Parashat Kedoshim (Lev.19:1-20:27)

Portion Overview

Parashat Kedoshim is part of the "holiness code." It discusses the things, both ritual and ethical, the people must do to be a holy people. The book in which it appears, Vayyikra, or Leviticus, was once know as "The Law of the Priests." Is it ironic, or is it by design, many of the observances included here are addressed to the whole people. As you study the portions of Vayyikra, try to determine which are for the priests and which for the whole people.

Main Concept - Holiness

Holy -separate, set aside. A holy object is one that is set aside for a special purpose, ritual or religious. Israel is not to be like other nations. It is to be a "holy nation."

Holiness always demands some level of separation from society - from the profane. In a world where people are ruled by their desires and cruder instincts, to be holy is to separate oneself from all of that. The Torah does not consider being just like everyone else to be desirable. No matter how modern we consider ourselves, the call to be Israel (one who struggles with God) demands that we hold at least part of ourselves separate. Even if, for instance, we as modern Jews, value our ability to be like everyone else, even if we value our ability to exist and move in the larger society with ease, even if we consider our Jewish ethics to be the source of what most makes us Jewish, we must hold those ethics separate from the larger society or they lose their ability to be prophetic. Just like the prophets we must dare to be different. If our ethics are all for show, or if they are merely reflective of the larger society, the cease being Jewish values, and we become Jewish in name only.

Questions to Discuss

Kedoshim opens with God's commandment to the congregation of the children of Israel: "You shall be holy; for I the Lord am holy."

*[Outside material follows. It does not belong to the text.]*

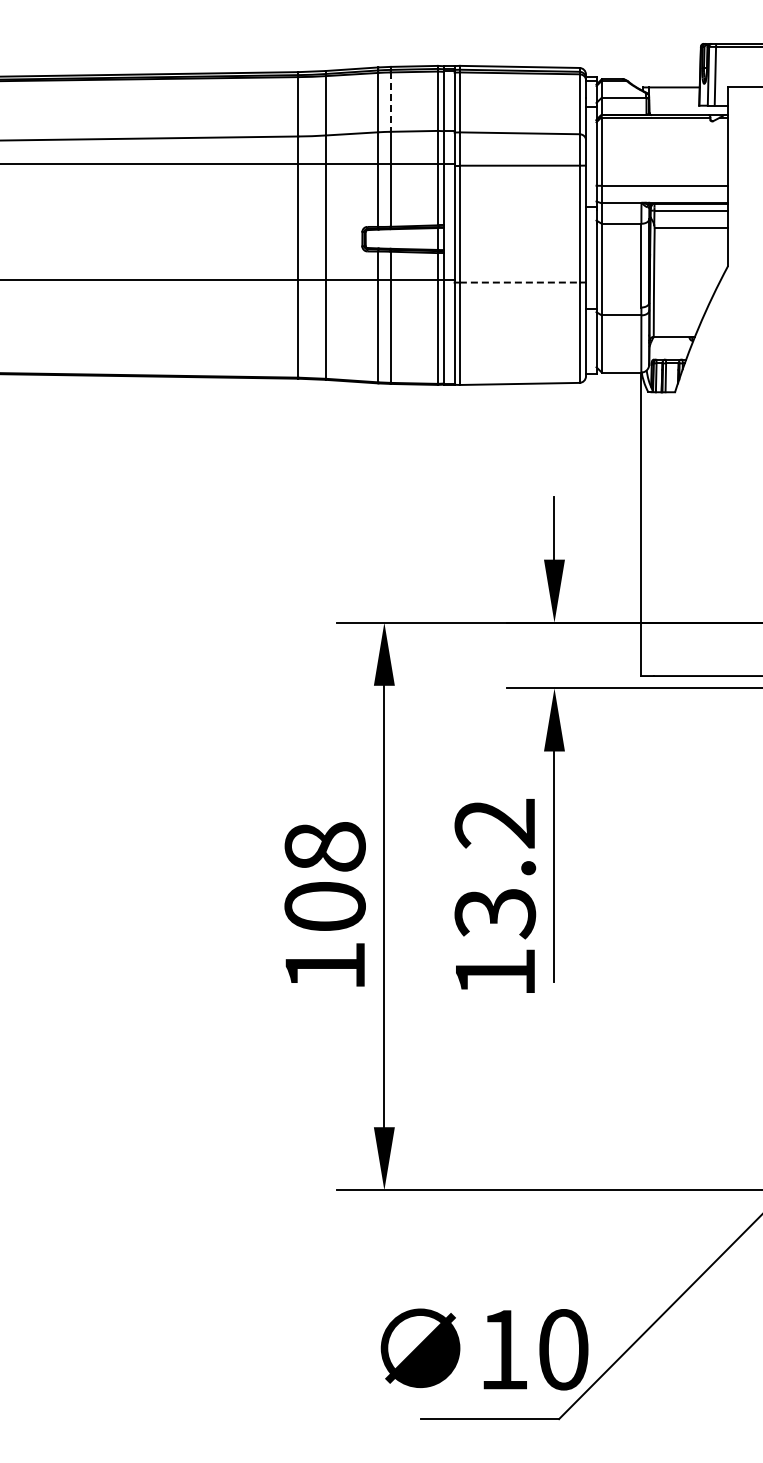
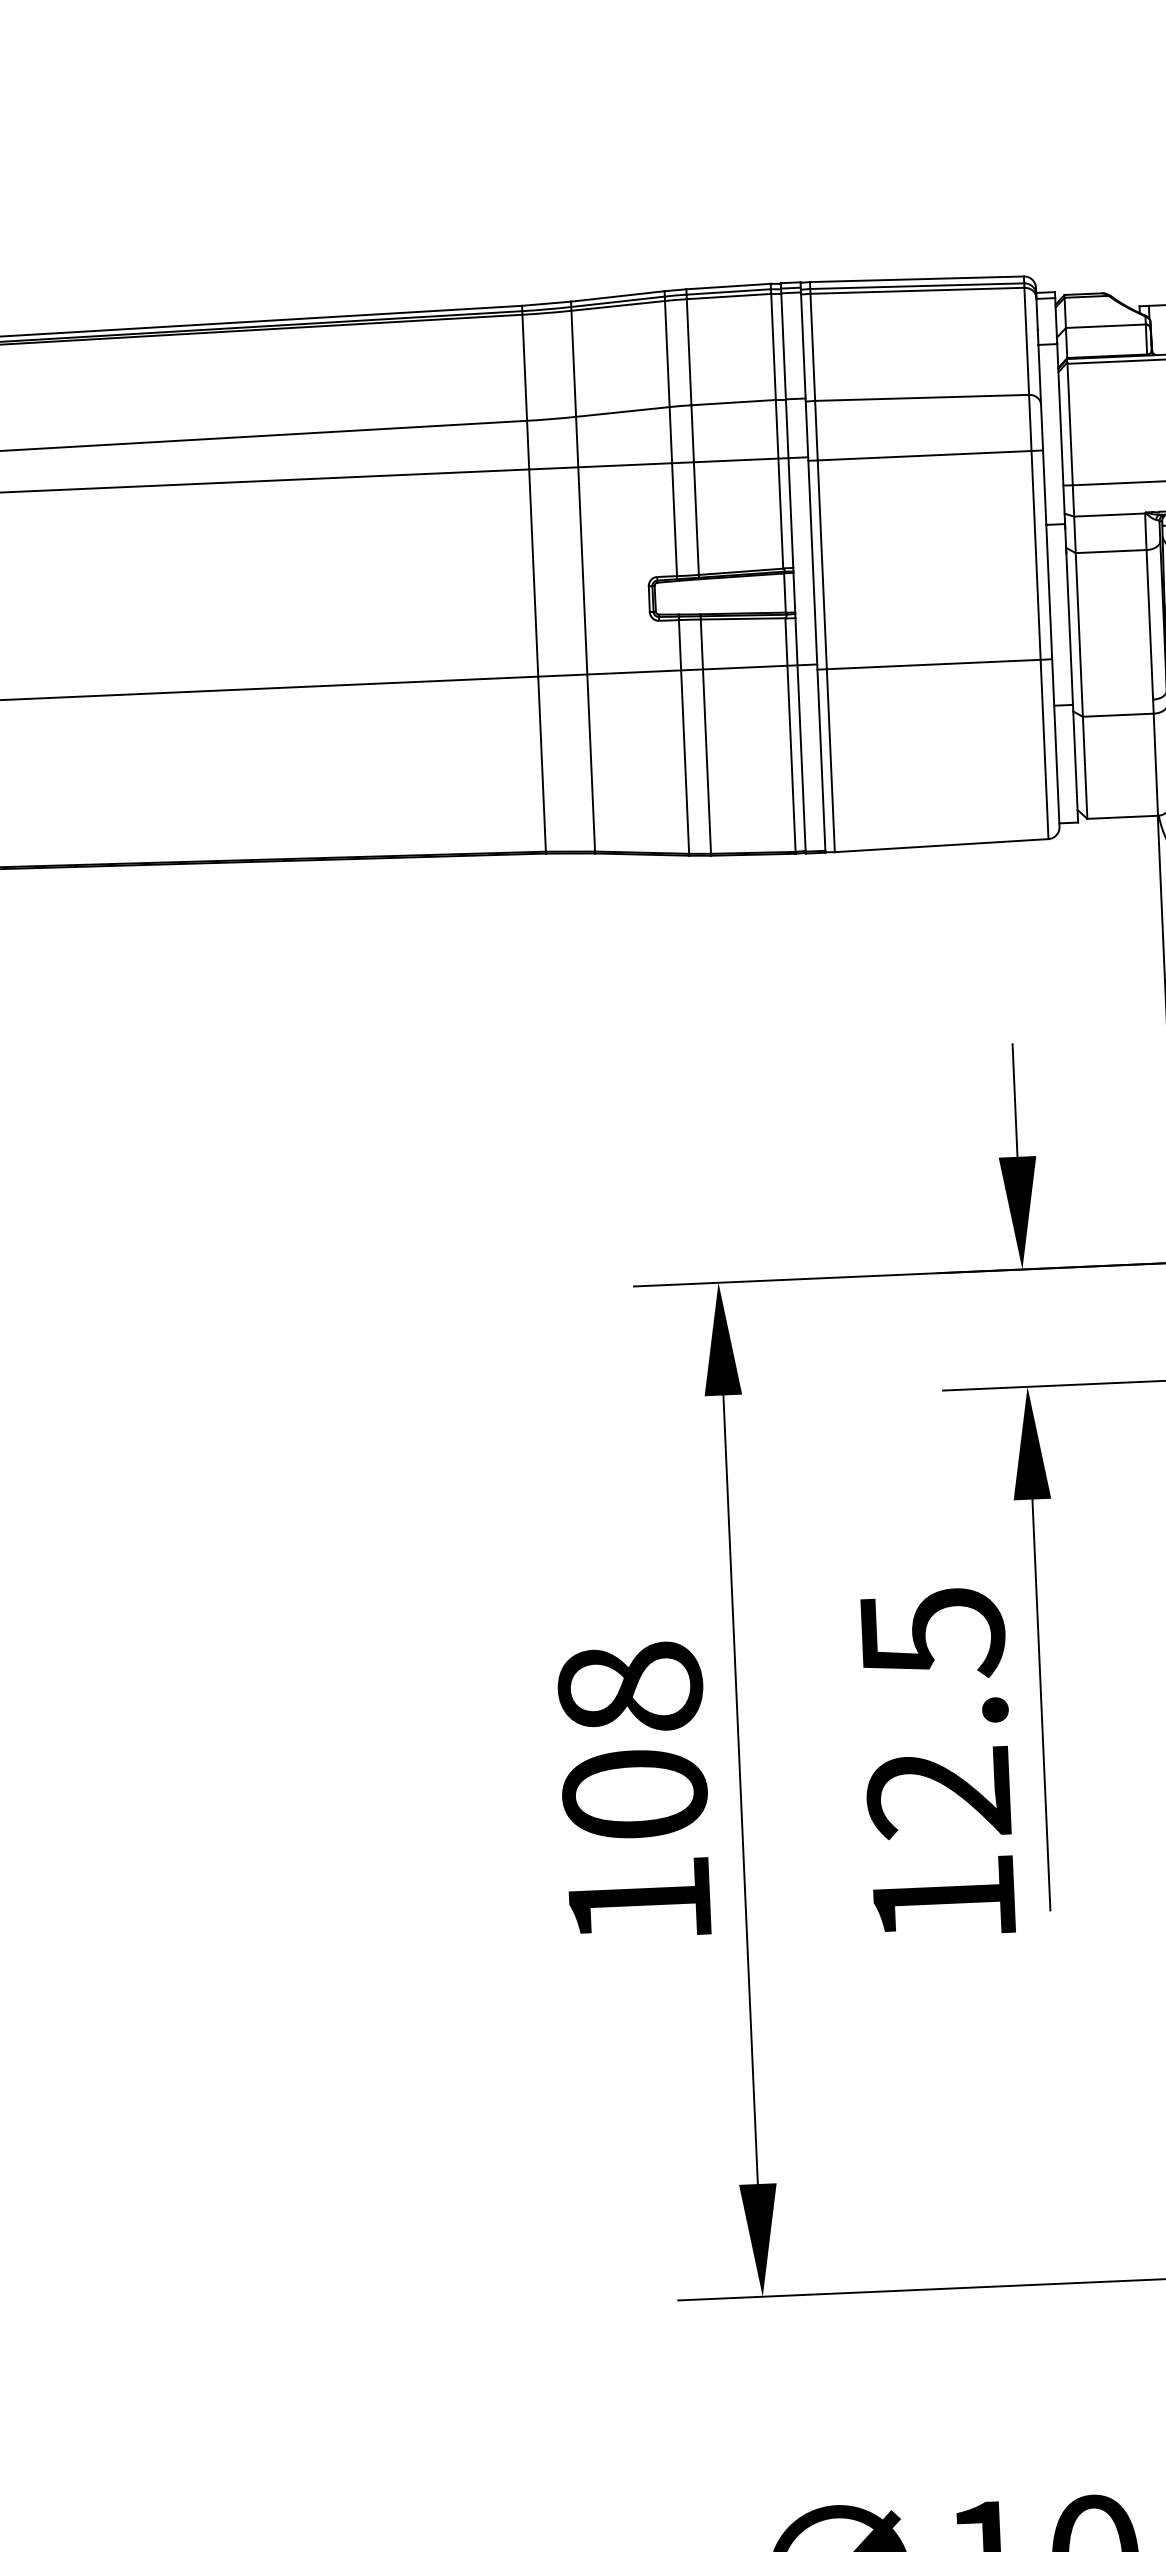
line: (390, 102) -> (688, 352), dashed -> solid
line: (519, 282) -> (933, 664), dashed -> solid
text: (495, 869) -> (936, 1714), 13.2 -> 12.5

The Sifra, a 4th century document on Leviticus, interprets the words kedoshim tiheyu (you shall be holy) as perushim tiheyu (you shall be separate). (A Torah Commentary for Our Times, Harvey J. Fields, Vol 2, pg 132, UAHC Press.)

What does holiness mean for Jews today? What does separation mean?

For Further Study and Discussion

Consider the following:

In light of recent events in Kosovo, Colorado and the Middle East, can separation be destructive? How does it become so?